In February 2008, the first commercial flight partly powered by biofuel (derived from a mixture of babassu nuts and coconuts) took off from London’s Heathrow airport.

After a lengthy review by aircraft makers, engine manufacturers and fuel producers, biofuels were approved for commercial use in 2011.

Prof Bell said the team were hopeful that their findings would ultimately be adopted by commercial fuel producers.

“Our sponsors, BP, have encouraged us to apply for a patent, which we have, on this technology,” he revealed.

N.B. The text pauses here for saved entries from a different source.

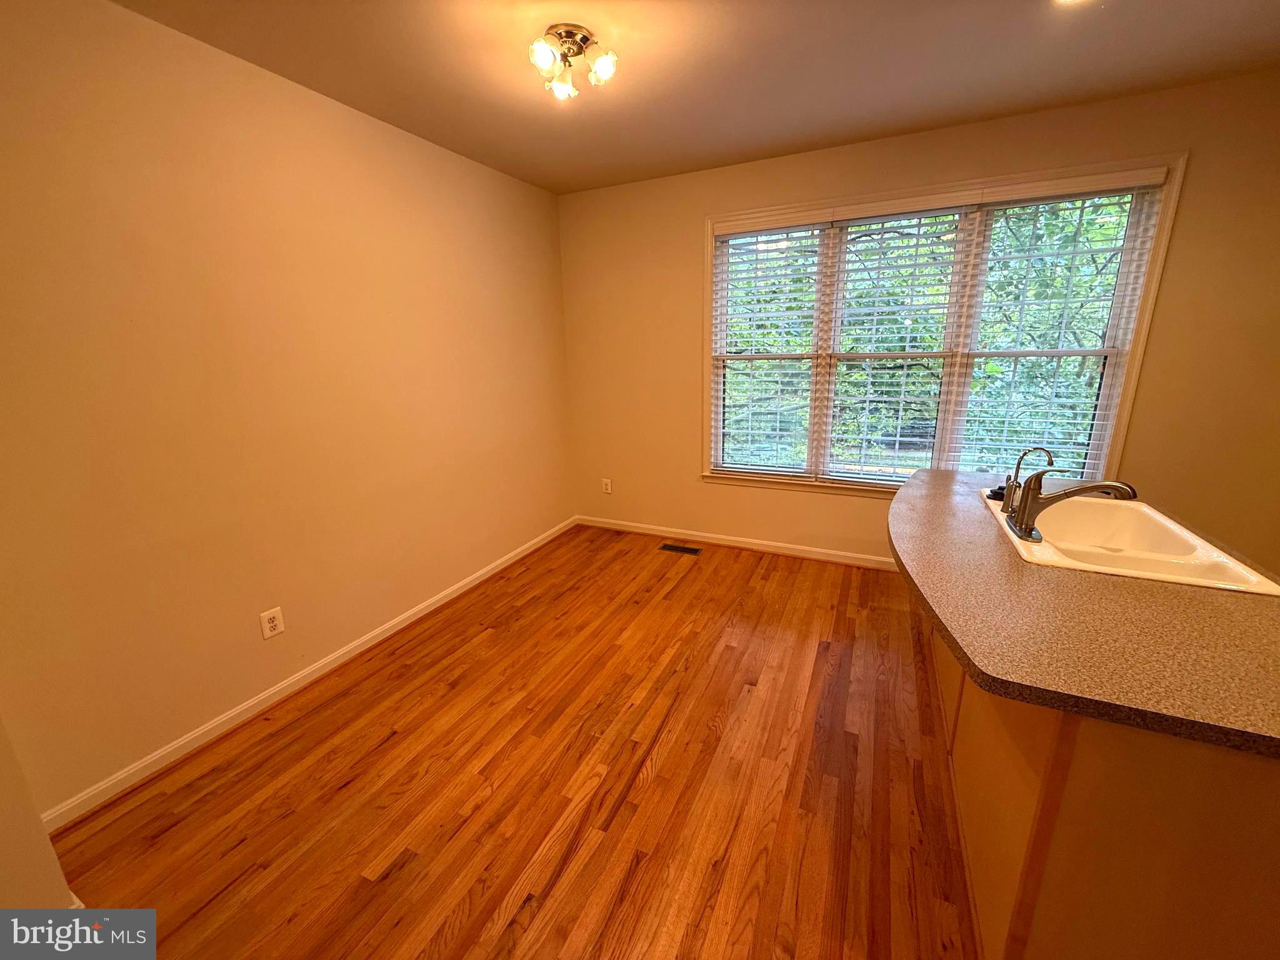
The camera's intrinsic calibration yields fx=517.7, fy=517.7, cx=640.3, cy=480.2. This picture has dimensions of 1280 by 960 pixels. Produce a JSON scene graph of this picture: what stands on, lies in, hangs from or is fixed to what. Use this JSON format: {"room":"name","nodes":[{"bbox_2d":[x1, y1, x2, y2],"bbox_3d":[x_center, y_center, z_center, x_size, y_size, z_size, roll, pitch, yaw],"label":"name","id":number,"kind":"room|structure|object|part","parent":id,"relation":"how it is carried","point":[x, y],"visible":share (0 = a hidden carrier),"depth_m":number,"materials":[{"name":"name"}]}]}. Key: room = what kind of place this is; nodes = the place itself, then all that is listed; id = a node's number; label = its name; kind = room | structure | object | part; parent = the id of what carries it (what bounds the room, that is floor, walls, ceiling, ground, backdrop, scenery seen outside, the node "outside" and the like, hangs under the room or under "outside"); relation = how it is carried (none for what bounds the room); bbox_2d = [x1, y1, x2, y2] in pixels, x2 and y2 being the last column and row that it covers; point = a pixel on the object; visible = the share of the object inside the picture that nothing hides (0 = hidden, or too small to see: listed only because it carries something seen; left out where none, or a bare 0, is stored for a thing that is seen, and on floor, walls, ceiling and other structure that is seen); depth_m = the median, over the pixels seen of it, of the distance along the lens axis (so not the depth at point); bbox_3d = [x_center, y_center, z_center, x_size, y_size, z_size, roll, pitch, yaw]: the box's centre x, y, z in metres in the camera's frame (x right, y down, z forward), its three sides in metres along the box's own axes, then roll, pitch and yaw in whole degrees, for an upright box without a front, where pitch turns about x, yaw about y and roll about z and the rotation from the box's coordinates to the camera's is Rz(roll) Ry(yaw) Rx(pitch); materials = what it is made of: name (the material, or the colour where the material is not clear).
{"room":"kitchen","nodes":[
{"label":"kitchen","id":0,"kind":"room"},
{"bbox_2d":[0,716,79,911],"bbox_3d":[-1.850,0.155,0.843,0.675,2.422,0.738,6,16,24],"label":"wall corner","id":1,"kind":"structure","parent":0,"point":[46,845],"depth_m":1.28,"materials":[{"name":"paint"}]},
{"bbox_2d":[0,0,574,820],"bbox_3d":[-1.437,-0.416,2.497,0.148,2.573,4.035,6,16,24],"label":"left wall","id":2,"kind":"structure","parent":0,"point":[475,167],"depth_m":1.99,"materials":[{"name":"paint"}]},
{"bbox_2d":[259,606,284,638],"bbox_3d":[-1.579,0.610,2.222,0.009,0.119,0.078,6,16,24],"label":"wall outlet","id":3,"kind":"object","parent":2,"relation":"attached to","point":[271,625],"visible":0.98,"depth_m":2.22,"materials":[{"name":"white plastic"}]},
{"bbox_2d":[39,516,577,830],"bbox_3d":[-1.256,0.750,2.943,0.015,0.082,3.278,6,16,24],"label":"baseboard","id":4,"kind":"structure","parent":2,"relation":"attached to","point":[284,684],"depth_m":2.18,"materials":[{"name":"white paint"}]},
{"bbox_2d":[46,523,976,959],"bbox_3d":[0.640,1.233,1.306,4.958,0.103,5.151,6,16,24],"label":"floor","id":5,"kind":"structure","parent":0,"point":[406,872],"depth_m":1.79,"materials":[{"name":"brown wood"}]},
{"bbox_2d":[659,542,702,555],"bbox_3d":[0.296,0.506,3.840,0.297,0.006,0.122,6,16,24],"label":"floor vent","id":6,"kind":"object","parent":5,"relation":"in","point":[690,549],"visible":0.97,"depth_m":3.83,"materials":[{"name":"brown metal"}]},
{"bbox_2d":[929,616,1279,959],"bbox_3d":[1.401,0.654,1.607,0.734,0.833,1.781,6,16,24],"label":"kitchen island","id":7,"kind":"object","parent":5,"relation":"on","point":[1040,827],"visible":0.55,"depth_m":0.98,"materials":[{"name":"brown wood"}]},
{"bbox_2d":[884,465,1279,761],"bbox_3d":[1.321,0.199,1.556,1.040,0.040,1.660,6,16,24],"label":"countertop","id":8,"kind":"structure","parent":7,"relation":"on","point":[1190,592],"depth_m":1.08,"materials":[{"name":"laminate"}]},
{"bbox_2d":[978,487,1279,597],"bbox_3d":[1.448,0.254,1.657,0.537,0.182,0.793,6,16,24],"label":"sink","id":9,"kind":"object","parent":8,"relation":"in","point":[1172,525],"visible":0.7,"depth_m":1.62,"materials":[{"name":"white ceramic"}]},
{"bbox_2d":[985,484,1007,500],"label":"sink stopper","id":10,"kind":"object","parent":9,"relation":"on","point":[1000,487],"visible":0.75,"depth_m":1.98,"materials":[{"name":"black plastic"}]},
{"bbox_2d":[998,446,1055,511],"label":"water filter tap","id":11,"kind":"object","parent":9,"relation":"on","point":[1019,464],"visible":0.94,"depth_m":1.81,"materials":[{"name":"silver metal"}]},
{"bbox_2d":[1000,459,1138,541],"bbox_3d":[1.311,0.043,1.602,0.279,0.238,0.252,6,16,24],"label":"faucet","id":12,"kind":"object","parent":9,"relation":"on","point":[1114,485],"visible":1,"depth_m":1.59,"materials":[{"name":"silver metal"}]},
{"bbox_2d":[112,0,1279,194],"bbox_3d":[0.529,-1.407,0.842,4.894,0.110,4.798,6,16,24],"label":"ceiling","id":13,"kind":"structure","parent":0,"point":[801,140],"depth_m":2.09,"materials":[{"name":"paint"}]},
{"bbox_2d":[528,21,618,98],"bbox_3d":[-0.255,-1.550,1.922,0.309,0.152,0.311,6,16,24],"label":"ceiling light","id":14,"kind":"object","parent":13,"relation":"attached to","point":[547,57],"visible":0.99,"depth_m":1.89,"materials":[{"name":"metal"}]},
{"bbox_3d":[-0.333,-1.484,1.805,0.095,0.087,0.098,6,16,24],"label":"bulb","id":15,"kind":"part","parent":14,"relation":"part of","materials":[{"name":"glass"}]},
{"bbox_3d":[-0.296,-1.501,1.956,0.086,0.082,0.089,6,16,24],"label":"bulb","id":16,"kind":"part","parent":14,"relation":"part of","materials":[{"name":"glass"}]},
{"bbox_3d":[-0.137,-1.486,1.858,0.090,0.082,0.090,6,16,24],"label":"bulb","id":17,"kind":"part","parent":14,"relation":"part of","materials":[{"name":"glass"}]},
{"bbox_2d":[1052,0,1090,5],"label":"recessed light","id":18,"kind":"object","parent":13,"relation":"in","point":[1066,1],"visible":0.98,"depth_m":1.72,"materials":[{"name":"white"}]},
{"bbox_2d":[560,69,1279,571],"bbox_3d":[1.533,-0.686,3.230,4.676,2.583,0.152,6,16,24],"label":"back wall","id":19,"kind":"structure","parent":0,"point":[690,214],"depth_m":2.82,"materials":[{"name":"paint"}]},
{"bbox_2d":[600,477,612,493],"bbox_3d":[-0.282,0.050,4.215,0.077,0.126,0.009,6,16,24],"label":"wall outlet","id":20,"kind":"object","parent":19,"relation":"attached to","point":[608,487],"visible":0.99,"depth_m":4.21,"materials":[{"name":"white plastic"}]},
{"bbox_2d":[575,515,893,569],"bbox_3d":[1.362,0.526,3.540,4.244,0.088,0.015,6,16,24],"label":"baseboard","id":21,"kind":"structure","parent":19,"relation":"attached to","point":[737,539],"depth_m":3.80,"materials":[{"name":"white wood"}]},
{"bbox_2d":[698,153,1188,498],"bbox_3d":[1.527,-0.754,3.155,2.320,1.830,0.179,6,16,24],"label":"window","id":22,"kind":"structure","parent":19,"relation":"in","point":[1124,415],"depth_m":2.99,"materials":[{"name":"white"}]},
{"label":"sash","id":23,"kind":"part","parent":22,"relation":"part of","materials":[{"name":"white paint"}]},
{"bbox_2d":[711,215,826,480],"bbox_3d":[0.823,-0.827,3.426,0.739,1.659,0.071,6,16,24],"label":"window blind","id":24,"kind":"object","parent":22,"relation":"attached to","point":[793,313],"visible":0.97,"depth_m":3.38,"materials":[{"name":"white plastic"}]},
{"bbox_2d":[817,201,971,487],"bbox_3d":[1.470,-0.759,3.146,0.747,1.681,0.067,6,16,24],"label":"window blind","id":25,"kind":"object","parent":22,"relation":"attached to","point":[923,210],"visible":0.97,"depth_m":3.08,"materials":[{"name":"white plastic"}]},
{"bbox_2d":[942,174,1163,478],"bbox_3d":[2.156,-0.718,2.826,0.781,1.623,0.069,6,16,24],"label":"window blind","id":26,"kind":"object","parent":22,"relation":"attached to","point":[1082,192],"visible":0.92,"depth_m":2.77,"materials":[{"name":"white plastic"}]},
{"label":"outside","id":27,"kind":"structure","parent":0,"visible":0},
{"label":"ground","id":28,"kind":"structure","parent":27,"visible":0},
{"bbox_2d":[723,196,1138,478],"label":"tree","id":29,"kind":"object","parent":28,"relation":"on","point":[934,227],"visible":0.24,"depth_m":7.03,"materials":[{"name":"green plant"}]}
]}

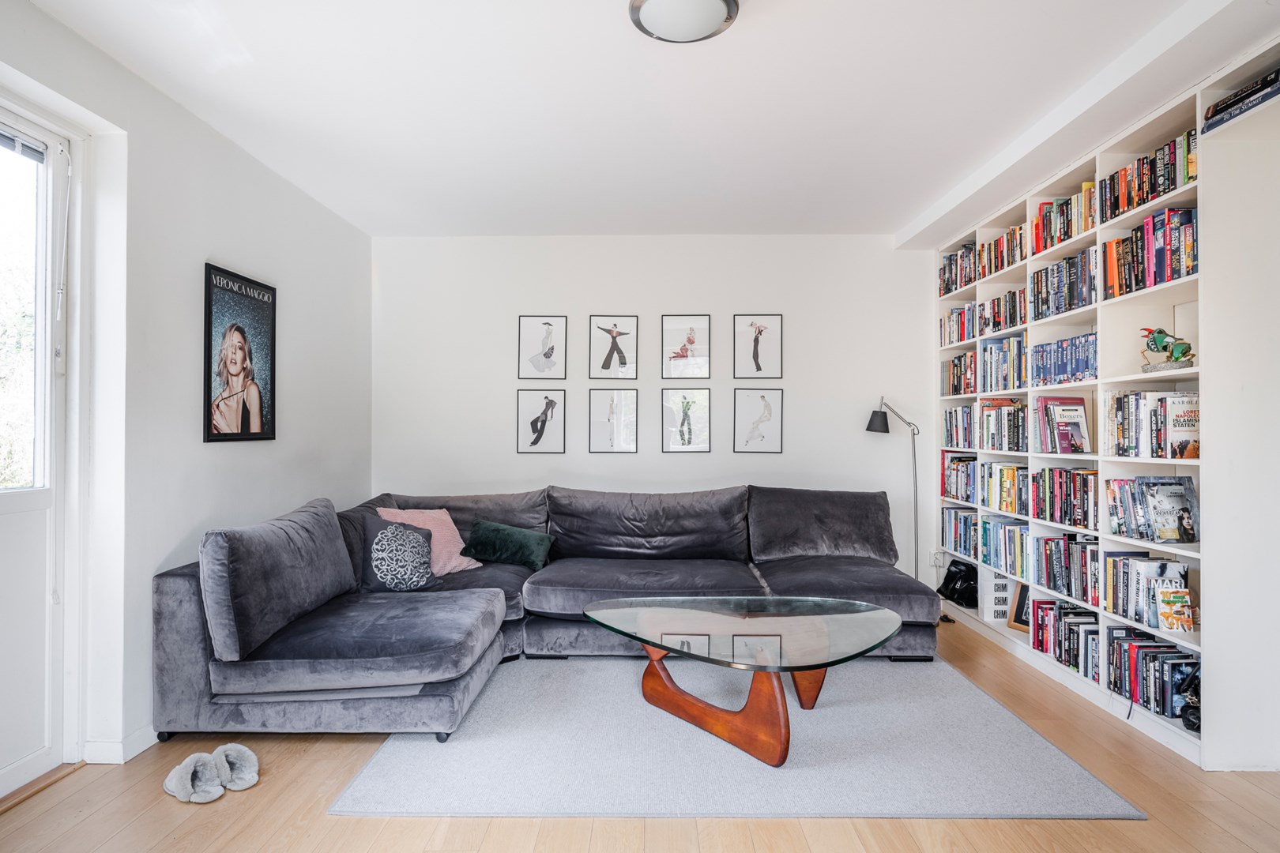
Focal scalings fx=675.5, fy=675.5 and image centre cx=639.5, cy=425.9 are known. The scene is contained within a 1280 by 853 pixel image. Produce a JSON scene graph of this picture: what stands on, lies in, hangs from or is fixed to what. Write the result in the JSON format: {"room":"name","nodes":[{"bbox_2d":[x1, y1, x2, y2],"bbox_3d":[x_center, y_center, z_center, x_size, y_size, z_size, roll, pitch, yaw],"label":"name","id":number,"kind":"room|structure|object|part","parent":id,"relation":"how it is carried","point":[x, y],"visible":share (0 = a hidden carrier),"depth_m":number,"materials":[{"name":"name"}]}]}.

“Where they see the likely commercial interest for themselves and others is that the lubricants would be first as the profit margins are largest, next would be aviation fuel because of the growing US and European regulations requiring a ‘green’ component of aviation fuel.”

Food v fuel

In recent years, political support for biofuels has waned as concern grew that global demand for biofuels would result in a switch away from food production to biofuel production, exacerbating food security worries.

Prof Bell acknowledged that certain crops as feedstock for the sugar-derived process would be problematic: “If, for example, we were to use sugar beet instead of sugarcane then there would be a potential conflict over fuel versus food.”

But he added: “By using sugarcane, particularly in Brazil, on land that is not used for agriculture, we escape that conundrum.

“But we are talking about the Amazon basin, and one of the issues there is that if you cleared the land of scrubs and trees – whatever is growing there naturally – in order to make it available for growing sugar plantations, and you get rid of that vegetation by burning it then you are putting a big pulse of CO2 into the atmosphere.”

Prof Bell said that the process to make the aviation biofuel outlined in his team’s paper would use waste biomass to generate the energy required operate the refinery, with excess energy being put into the Brazilian grid system.